The plot thickens as the PBMs seek to disqualify FTC Chair Linda Khan from participating in the insulin lawsuit, arguing undisclosed bias due to her views on their pricing models. Nonetheless, the FTC remains resolute, with a spokesperson unequivocally asserting, "We're not going to be distracted from our duty to inform the public and policymakers by the PBM scare tactics."

Moreover, leadership changes at the FTC have added another layer to the unfolding drama. As Linda Khan's term as chair concludes, President-elect Donald Trump has appointed current Commissioner Andrew Ferguson as her successor. Yet, the shift in leadership is not expected to impede the ongoing focus on PBMs, as the FTC highlights the bipartisan endorsement of its initiatives.

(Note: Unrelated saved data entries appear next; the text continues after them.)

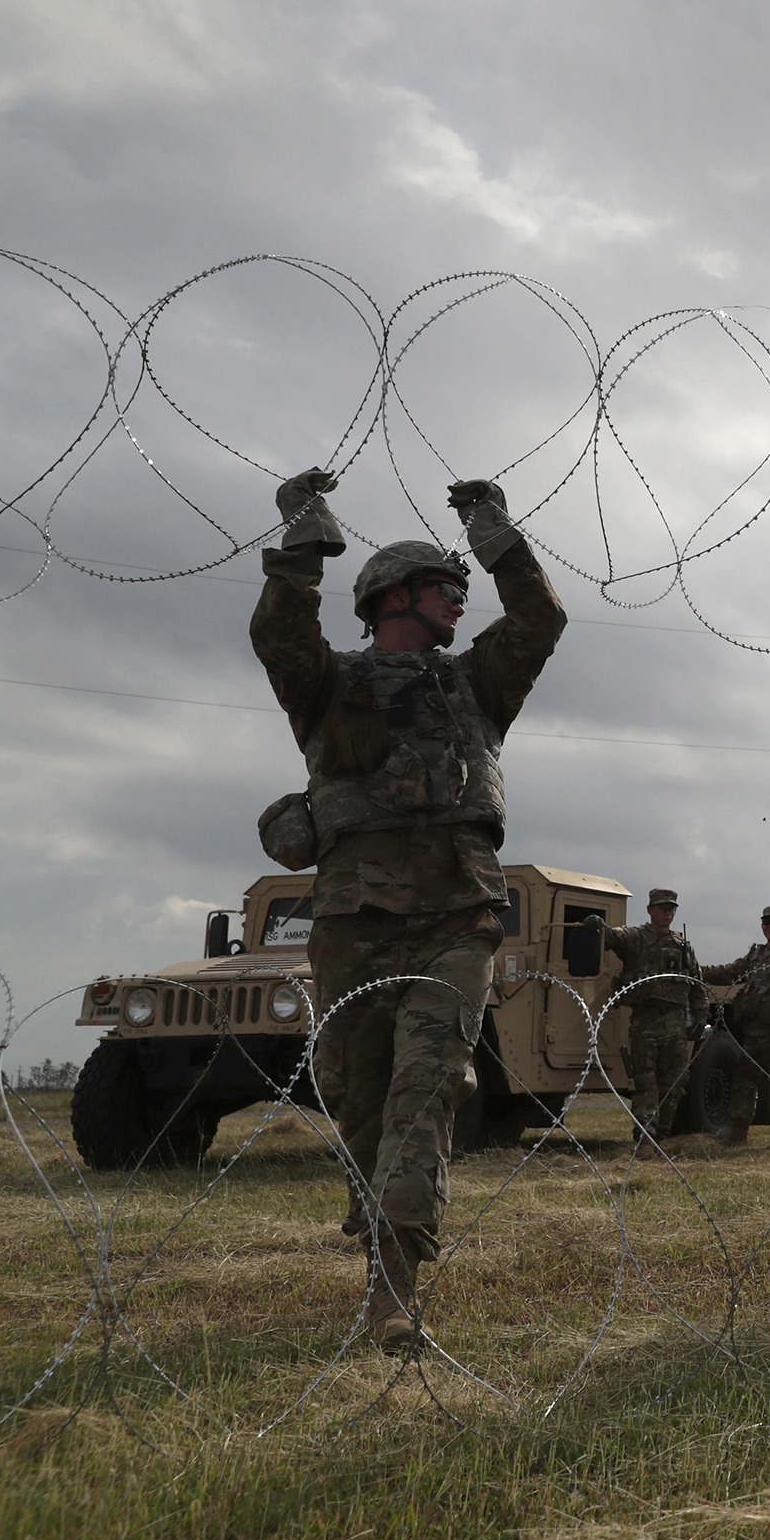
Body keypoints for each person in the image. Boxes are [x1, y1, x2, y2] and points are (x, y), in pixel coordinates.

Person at [251, 467, 565, 1354]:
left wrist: (490, 530)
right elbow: (279, 631)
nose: (460, 599)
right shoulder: (328, 683)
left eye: (463, 586)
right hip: (353, 917)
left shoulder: (476, 683)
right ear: (393, 595)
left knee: (427, 1089)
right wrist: (304, 538)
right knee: (359, 1101)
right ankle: (376, 1251)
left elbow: (539, 618)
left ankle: (394, 1289)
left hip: (456, 914)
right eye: (443, 585)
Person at [587, 889, 706, 1156]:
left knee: (674, 1083)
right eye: (662, 907)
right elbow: (613, 938)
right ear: (650, 910)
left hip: (675, 1022)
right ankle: (645, 1138)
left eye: (672, 908)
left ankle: (660, 1136)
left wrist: (700, 1018)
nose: (668, 912)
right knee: (646, 1082)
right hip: (646, 1020)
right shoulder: (636, 938)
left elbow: (696, 984)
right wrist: (599, 926)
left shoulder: (682, 946)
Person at [702, 905, 770, 1148]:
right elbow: (729, 973)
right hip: (754, 1033)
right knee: (743, 1082)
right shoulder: (757, 956)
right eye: (767, 922)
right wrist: (696, 970)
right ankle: (739, 1133)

Congress is also gearing up to take action, with lawmakers on the verge of passing a bill aimed at preventing PBMs from setting their payments based on a drug's Medicare list price, a move that could potentially transform the industry landscape.

Unsurprisingly, the PBMs are pushing back. CVS Health argues that the proposed regulations would increase consumer costs and benefit the pharmaceutical industry, igniting a blame game with pharmaceutical companies over the soaring prescription drug prices in the United States.

With the FTC's report stirring significant controversy within the pharmaceutical realm, and with billions of dollars and millions of American lives impacted, the story is far from its conclusion. This development marks a pivotal moment in scrutinizing the intricate web of drug pricing in the U.S.